■ SET PROBLEM
In the forum thread below about the hot weather, how much extra time does the first poster say the heat adds to every outdoor job?
[start of PASSAGE TO READ]
# 103 degrees today



## Irishslave (Jun 20, 2010)

I don't mean an angle either. Very very hot in here in St Louis. heat index (what ever that is) is like 117. Terrible weather for any kind of production outdoors. How's the weather in other parts of the country? Real hard to stay focused in this heat adds at least 30% more time to every outdoor job :furious:


----------



## JonM (Nov 1, 2007)

At least you didn't have to shovel it....:whistling


----------



## WarnerConstInc. (Jan 30, 2008)

hot, I refuse to go outside in this kind of weather.


----------



## Tinstaafl (Jan 6, 2008)

Only 95° outside here today. In the attic, just a tad more.

I think I'll move to St Louis.


----------



## Kent Whitten (Mar 24, 2006)

I don't know how you guys can stand it. It's hot here, but nothing like what you guys have. That's hot...damn hot. Keep it there.


----------



## angus242 (Oct 20, 2007)

Hit maybe 91° today. I cut the lawn


----------



## rjconstructs (Apr 26, 2009)

My bike thermometer said 110 on my ride last sunday. It has been miserable here. I had to vent a range hood out a roof last week, the attic temp was over 120 (thermometer stuck at that temp.) Another month and we will get some relief, hopefully.


----------



## Irishslave (Jun 20, 2010)

We are under excessive heat warning until Friday, also when it gets this hot and humid they always put out and ozone level warning. I guess the air is unhealthy to breathe. I just know I'm drenched in sweat, and work is not the pleasant experience it should be


----------



## boman47k (Oct 13, 2006)

Getting them here too. Heat index = how hot/cold it feels. 
98 to 100 tomorrow.

I think I heard heat index of 1o8 mentioned somewhere near here recently.
Damned grass starting to look like stepping on it will break it in places.


----------



## ewingpainting (Jun 2, 2008)

It was only 105 today. It's cooler than usual. Should 119 or so.


----------



## Doubleoh7 (Dec 3, 2009)

Irishslave said:


> I don't mean an angle either. Very very hot in here in St Louis. heat index (what ever that is) is like 117. Terrible weather for any kind of production outdoors. How's the weather in other parts of the country? Real hard to stay focused in this heat adds at least 30% more time to every outdoor job :furious:


I am a few hours away from you. Yes, it is unbearable. Everything little thing takes SO much more effort. I only have a few more small things scheduled for this week, all inside. I'm going broke due to lack of work. However on days like this I don't know if I care.:laughing:

Right now, I have a carpentry job to do for a family member. Yes , I am an electrician, but I am pretty handy with other things too. I am building a 8' x 34' porch addition to a backyard storage building/garden shed. I could be working on it right now. It just is not worth it.


----------



## skinnyj41004 (May 10, 2007)

105 to 110 with the heat index in Cincinnati today.
[end of PASSAGE TO READ]
[start of INFORMATION SHOWN]
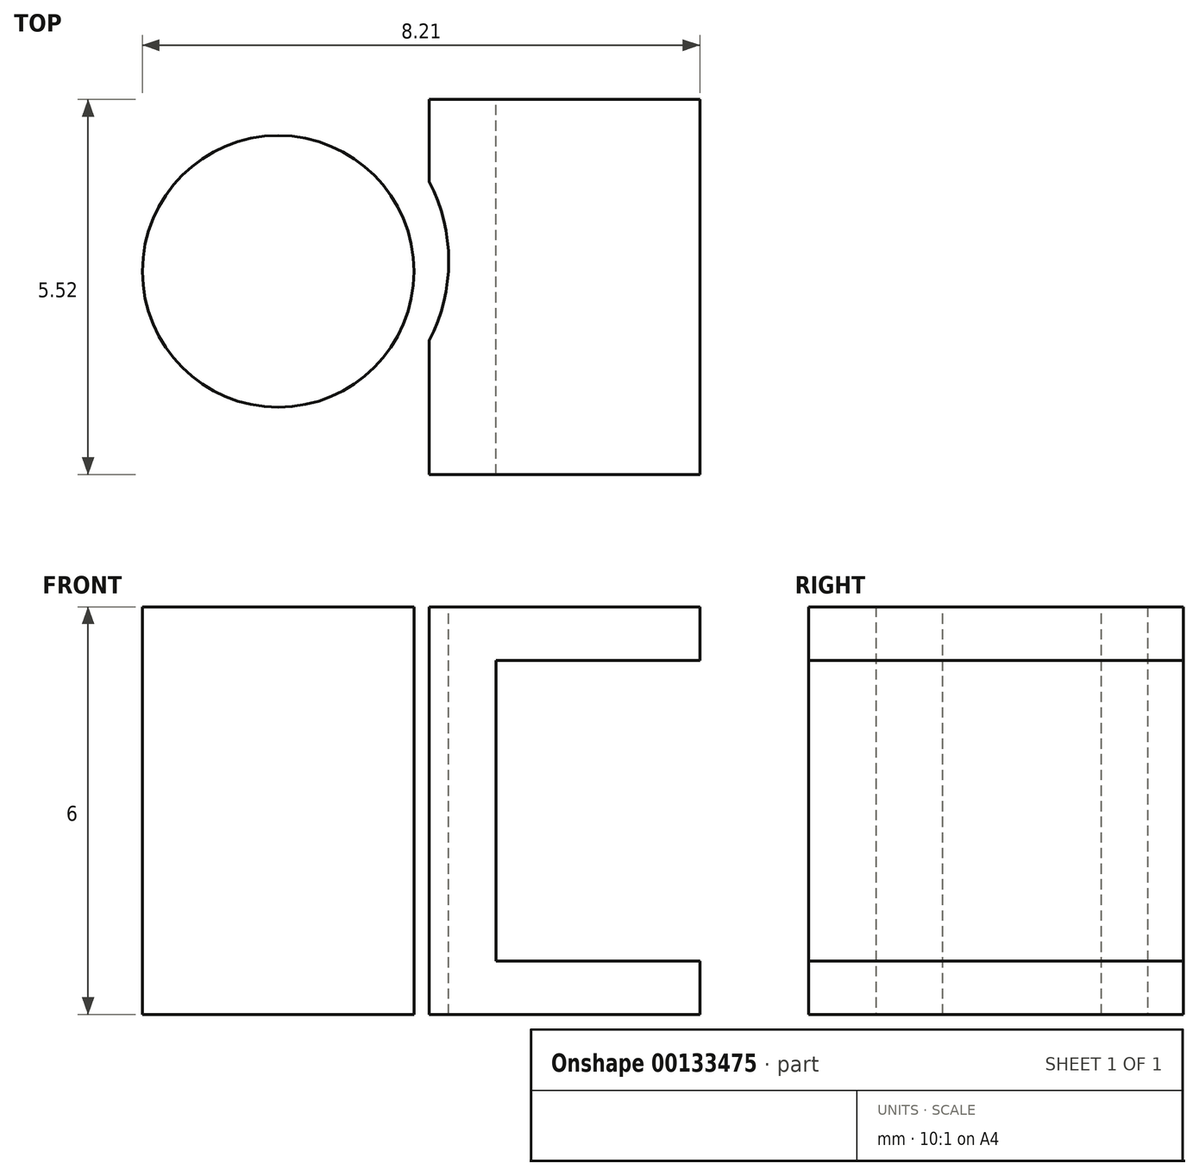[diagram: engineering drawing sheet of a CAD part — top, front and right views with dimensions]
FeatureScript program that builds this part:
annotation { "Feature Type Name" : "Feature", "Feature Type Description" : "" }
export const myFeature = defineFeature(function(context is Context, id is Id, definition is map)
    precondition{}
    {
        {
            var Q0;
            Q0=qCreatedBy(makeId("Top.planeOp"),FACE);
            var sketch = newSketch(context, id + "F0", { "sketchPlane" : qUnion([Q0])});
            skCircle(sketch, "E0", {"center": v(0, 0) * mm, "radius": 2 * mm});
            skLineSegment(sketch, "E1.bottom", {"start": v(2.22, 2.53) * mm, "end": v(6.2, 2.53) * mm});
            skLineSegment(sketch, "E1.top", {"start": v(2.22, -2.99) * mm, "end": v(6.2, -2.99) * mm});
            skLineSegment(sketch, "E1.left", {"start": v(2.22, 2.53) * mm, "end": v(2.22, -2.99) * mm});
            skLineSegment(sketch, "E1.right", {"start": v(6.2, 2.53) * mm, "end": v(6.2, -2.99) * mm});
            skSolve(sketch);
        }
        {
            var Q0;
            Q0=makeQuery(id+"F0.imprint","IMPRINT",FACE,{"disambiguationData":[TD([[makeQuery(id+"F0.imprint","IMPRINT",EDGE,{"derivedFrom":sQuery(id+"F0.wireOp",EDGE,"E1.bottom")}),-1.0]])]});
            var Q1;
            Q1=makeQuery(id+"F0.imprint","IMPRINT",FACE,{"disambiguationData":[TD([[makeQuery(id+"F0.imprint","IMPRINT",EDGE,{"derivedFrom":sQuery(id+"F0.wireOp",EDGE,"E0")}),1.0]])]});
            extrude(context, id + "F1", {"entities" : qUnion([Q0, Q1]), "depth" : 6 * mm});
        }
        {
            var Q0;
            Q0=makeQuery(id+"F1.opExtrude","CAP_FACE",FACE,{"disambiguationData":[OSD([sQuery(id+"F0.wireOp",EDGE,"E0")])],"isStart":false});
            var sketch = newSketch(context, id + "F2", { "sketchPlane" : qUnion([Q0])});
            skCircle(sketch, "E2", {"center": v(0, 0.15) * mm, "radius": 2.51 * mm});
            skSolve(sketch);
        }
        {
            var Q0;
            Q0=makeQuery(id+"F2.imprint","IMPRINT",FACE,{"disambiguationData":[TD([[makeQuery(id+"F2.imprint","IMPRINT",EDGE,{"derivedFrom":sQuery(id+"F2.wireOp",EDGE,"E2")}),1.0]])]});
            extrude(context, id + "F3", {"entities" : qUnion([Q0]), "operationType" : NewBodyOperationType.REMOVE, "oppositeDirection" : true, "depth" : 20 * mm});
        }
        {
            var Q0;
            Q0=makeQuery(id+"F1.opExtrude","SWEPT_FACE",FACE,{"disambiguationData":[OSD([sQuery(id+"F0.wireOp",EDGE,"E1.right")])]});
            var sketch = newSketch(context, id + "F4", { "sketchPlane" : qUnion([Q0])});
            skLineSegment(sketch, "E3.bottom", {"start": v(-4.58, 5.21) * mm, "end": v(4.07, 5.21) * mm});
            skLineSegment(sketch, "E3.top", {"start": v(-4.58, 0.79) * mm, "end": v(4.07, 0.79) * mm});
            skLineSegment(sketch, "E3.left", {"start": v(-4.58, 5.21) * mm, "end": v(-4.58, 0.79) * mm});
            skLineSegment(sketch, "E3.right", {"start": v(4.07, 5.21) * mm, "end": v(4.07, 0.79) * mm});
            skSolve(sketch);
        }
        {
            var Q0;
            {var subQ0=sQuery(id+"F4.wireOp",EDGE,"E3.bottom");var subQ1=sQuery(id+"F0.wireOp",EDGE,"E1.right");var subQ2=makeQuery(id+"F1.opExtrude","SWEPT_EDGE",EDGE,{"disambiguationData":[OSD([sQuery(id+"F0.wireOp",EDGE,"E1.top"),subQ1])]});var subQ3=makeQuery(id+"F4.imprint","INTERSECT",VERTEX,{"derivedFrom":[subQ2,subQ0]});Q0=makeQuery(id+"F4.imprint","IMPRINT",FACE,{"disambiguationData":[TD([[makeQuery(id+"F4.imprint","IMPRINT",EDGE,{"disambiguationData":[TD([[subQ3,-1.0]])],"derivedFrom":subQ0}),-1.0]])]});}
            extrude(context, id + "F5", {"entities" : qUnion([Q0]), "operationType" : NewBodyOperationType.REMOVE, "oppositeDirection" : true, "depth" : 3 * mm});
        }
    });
[end of INFORMATION SHOWN]
■ COMPLETED TASK
At least 30% more time.